The practical advice: start with two tiers (frontier + small). Only add more tiers when you have data showing that one tier is clearly mispriced for a specific task type.

How to Evaluate Your Current Agent

Run this quick audit:

1. Log every LLM call for a week. Include model, input tokens, output tokens, latency, and success/failure.

2. Classify each call as "needs reasoning" or "structured task." Be honest — if the model is just extracting JSON fields, it's structured.

3. Calculate the split. If more than 40% of your calls are structured tasks hitting a frontier model, you have a routing opportunity.

4. Test a small model on the structured calls. Take 100 real examples and run them through Haiku, GPT-4.1-mini, or a local model. Measure accuracy.

5. Calculate savings. If accuracy holds above your threshold, the savings are real and immediate.

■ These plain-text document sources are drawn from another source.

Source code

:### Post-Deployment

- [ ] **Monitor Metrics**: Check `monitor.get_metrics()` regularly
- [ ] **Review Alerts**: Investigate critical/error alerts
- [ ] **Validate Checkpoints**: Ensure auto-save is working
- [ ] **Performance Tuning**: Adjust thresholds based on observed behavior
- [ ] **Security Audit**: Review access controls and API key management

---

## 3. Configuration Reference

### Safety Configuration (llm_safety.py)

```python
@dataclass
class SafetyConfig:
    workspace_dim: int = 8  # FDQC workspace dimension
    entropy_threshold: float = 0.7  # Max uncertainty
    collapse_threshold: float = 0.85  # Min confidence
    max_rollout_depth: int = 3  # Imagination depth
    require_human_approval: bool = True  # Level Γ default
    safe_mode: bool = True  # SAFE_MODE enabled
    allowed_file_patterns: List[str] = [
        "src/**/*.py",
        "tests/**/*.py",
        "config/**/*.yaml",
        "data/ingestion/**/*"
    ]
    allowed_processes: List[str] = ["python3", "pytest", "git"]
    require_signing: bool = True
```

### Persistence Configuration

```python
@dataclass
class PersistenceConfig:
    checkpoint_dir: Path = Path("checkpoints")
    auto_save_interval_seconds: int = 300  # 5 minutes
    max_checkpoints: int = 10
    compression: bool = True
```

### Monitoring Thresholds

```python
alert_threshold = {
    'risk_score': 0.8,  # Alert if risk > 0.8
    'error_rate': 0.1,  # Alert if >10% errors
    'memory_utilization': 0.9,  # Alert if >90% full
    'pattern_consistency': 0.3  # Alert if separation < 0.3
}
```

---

For most coding agents, you'll find that 50-70% of calls are structured. The frontier model is being used as a very expensive regex engine.

Bottom Line

The AI agent stack is maturing past "throw GPT-5 at everything." The economics don't work for high-volume production agents. Model routing — using the smallest model that gets the job done for each step — is becoming standard practice.

Start simple. Two tiers. Measure everything. Route based on data, not vibes.

You can compare model pricing and capabilities across providers on our benchmarks page, or explore the full tool catalog to find the right model provider for your agent stack. If you're evaluating agent frameworks, the agent frameworks comparison covers routing support in LangGraph, CrewAI, Mastra, and others.

The teams that figure out model routing now will have a compounding cost advantage as agent usage scales. It's not about being cheap — it's about spending your AI budget where it actually matters.